CDASH is positioned as a standard to collect data to provide traceability from data collection to SDTM. It comes with recommendations for data collection for 16 common data domains, such as demographics and adverse events. The documentation includes examples for CDASH implementation in 3 popular EDC systems including Medidata’s Rave and Oracle’s Inform.
Latest CDASH version 1.1 was released in 2011 with its implementation examples and user guide released later in the year and in 2012. Whereas latest SDTM IG version 3.2 was released in 2013. SDTM IG’s are associated with corresponding model versions, e.g. SDTM IG 3.2 is associated with SDTM model version 1.4. More details about this linkage can be found here.
Potential benefits of CDASH are:
– Efficient data collection and monitoring
– Faster study-setup
– Easier SDTM conversion
– Standardized data collection
– Reduced effort in training
Due to these potential advantages our team decided to use CDASH as a starting point for designing the forms. For someone new to CRF design and EDC systems, CDASH documentation helps in understanding some of the basic principles of CRF design for the common data domains.
After incorporating the basic fields for some of the common domains, we started to realize limitations of CDASH. First, the fields and domains provided in CDASH are not adequate. Instead SDTM has a lot more comprehensive set of domains and fields. Also, CDASH field naming is mostly same as SDTM. This often led us directly to SDTM to design the fields. CDASH does not comes along with generalized model like SDTM, seriously limiting its application.
Next challenge is to make the EDC systems to name and store the fields with desired naming and terminology standards. Often EDC systems creates multiple variables with different suffixes for a single entered field. E.g. extra fields for coded values and field status may be present. Different EDC systems have different field naming and handling conventions, especially for date variables. Also, generally EDC systems have limitations around sharing the field names across forms which sometimes make it hard to reuse best CDISC based field names. CDASH standard doesn’t try to address these issues.

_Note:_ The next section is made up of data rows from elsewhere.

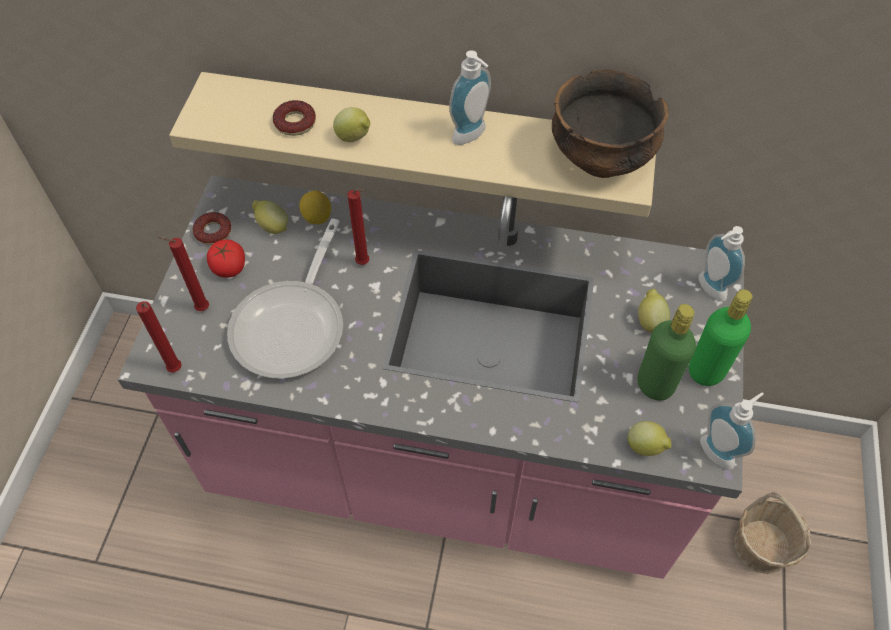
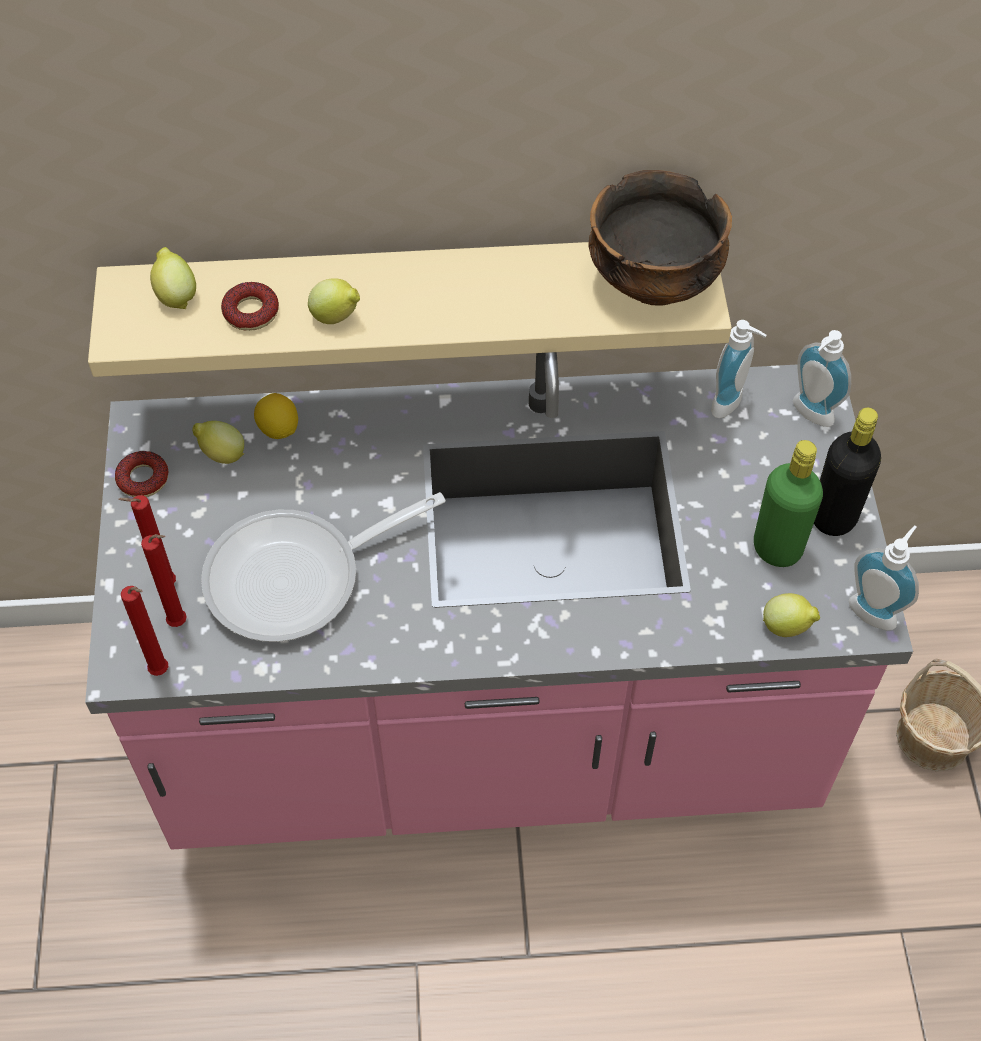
camera: 15 degrees left, 0 degrees up
tomato [207,240,245,278] -> none
frying pan [227,219,343,378] -> frying pan turned 60 degrees clockwise [201,492,446,642]
red candle [347,188,370,265] -> red candle moved to [141,534,187,627]
soap dispenser [449,50,491,145] -> soap dispenser moved to [711,320,767,418]
lemon [638,289,670,333] -> lemon moved to [150,247,196,309]
green bottle [689,289,753,386] -> black bottle [814,408,881,536]

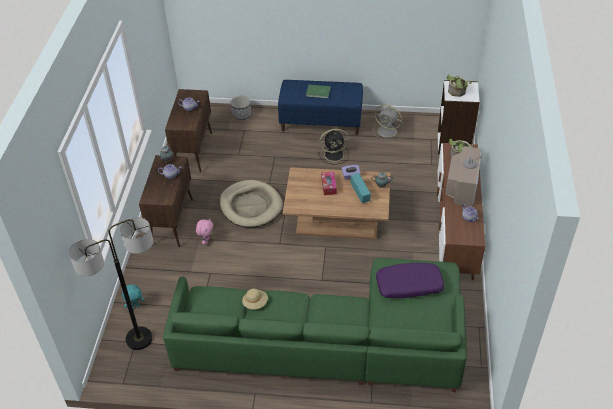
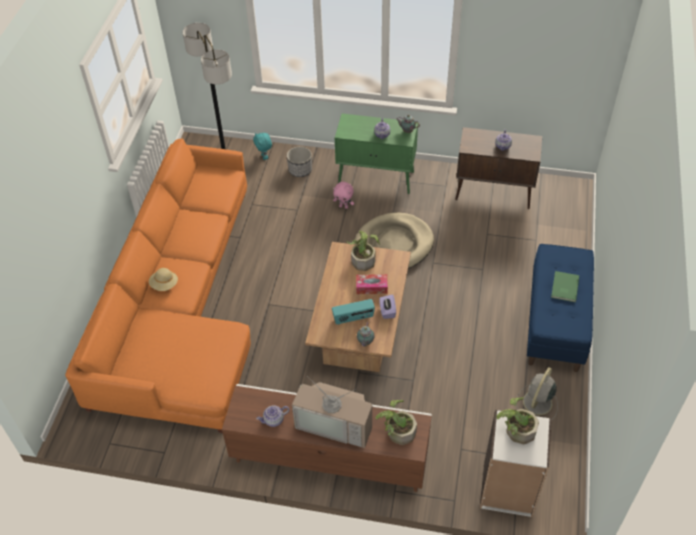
camera: 95 degrees right, 5 degrees up
brown cabinet [139,155,193,247] -> green cabinet [335,113,418,194]
green sofa [163,258,467,392] -> orange sofa [65,138,251,433]
planter [231,96,251,120] -> planter moved to [287,146,312,177]
beige hat [242,288,268,310] -> beige hat moved to [149,268,178,291]
black fan [318,129,349,164] -> none
purple pillow [376,263,444,298] -> none
none -> potted plant [347,231,380,271]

Finally, CDASH does not address the challenges around data normalization. Many domains in CDISC present data in normalized structure. E.g. one record is needed in vital signs domain (VS) per measurement. Whereas, Data collection in CRFs is generally in flat structure. i.e. CRFs are designed to collect all vital sign measurements done together in a single record.
On the surface, it seems CDASH fills the gap between the EDC and SDTM. After our closer experience with CDASH, we realized it is much easier to directly refer SDTM model for the CRF design wherever possible. CDASH does provide some useful pointers for data collection such as for trigger questions and date components, which are absent in SDTM. But SDTM model provides a lot more comprehensive set of data collection domains, fields, conventions, and terminology. Although EDC systems cannot generate proper SDTM package directly, SDTM friendly CRF design does bring the benefits that CDASH can achieve. By directly using SDTM model for designing CRFs, we can skip the learning and maintenance of yet another CDISC standard and its alignment with SDTM.
We at Nimble Clinical Research design CRFs and corresponding data exports such that these are SDTM friendly. This reduces our SDTM creation effort and allows us to generate draft SDTM data package along with define.xml as early as within a week after start of data collection.